Health and local authorities are to be allocated an extra 70.5m to provide new treatment services for drug misusers and young people at risk.

Chancellor of the Duchy of Lancaster Jack Cunningham announced on Tuesday that the money will form part of an extra 217m of government spending over three years on a 'treatment works' approach to drugs abuse.

The announcement confirms a change of emphasis for the government away from spending on law enforcement and towards treatment and prevention.

This switch was first indicated in its white paper, Tackling Drugs to Build a Better Britain, which said there would be a 'progressive shift' from 'reactive' expenditure to 'investment' to prevent problems arising.

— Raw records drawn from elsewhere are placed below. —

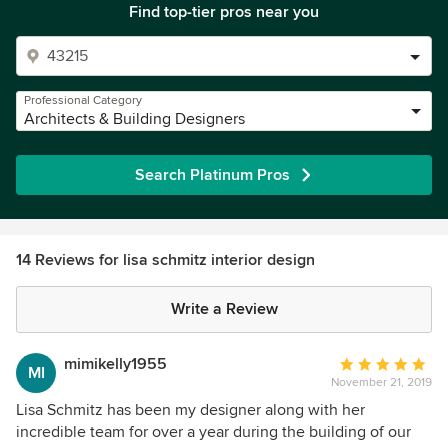
Find top-tier pros near you
Professional Category
Architects & Building Designers
Search Platinum Pros
14 Reviews for lisa schmitz interior design
Write a Review
mimikelly1955
Average
MI
November 21, 2019
rating:
5
Lisa Schmitz has been my designer along with her
out
incredible team for over a year during the building of our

The new money will be tightly tied to specific outcomes, with cost-effectiveness monitored locally by 106 drug action teams and nationally by 'drugs tsar' Keith Hellawell, who will report annually to government.

Mr Hellawell emphasised that the money would be spent on 'treatment proved to work.

'This is not just about talk and conselling services. It is a whole raft of treatment facilities in the community and the criminal justice system,' he said.

The government's announcement was welcomed by the Standing Conference on Drug Abuse, although it warned the money might be 'insufficient to match growing demand'.

Chief executive Roger Howard said SCODA would also have expected to see a more 'significant' shift in resources on the back of the government's white paper commitments.

Last year 62 per cent of the 1.4bn spent on drug problems was spent on enforcement measures, 13 per cent on treatment and rehabilitation and 12 per cent on prevention, according to SCODA.

It estimates 61 per cent of Tuesday's cash will still be spent on enforcement and 32 per cent on treatment and rehabilitation.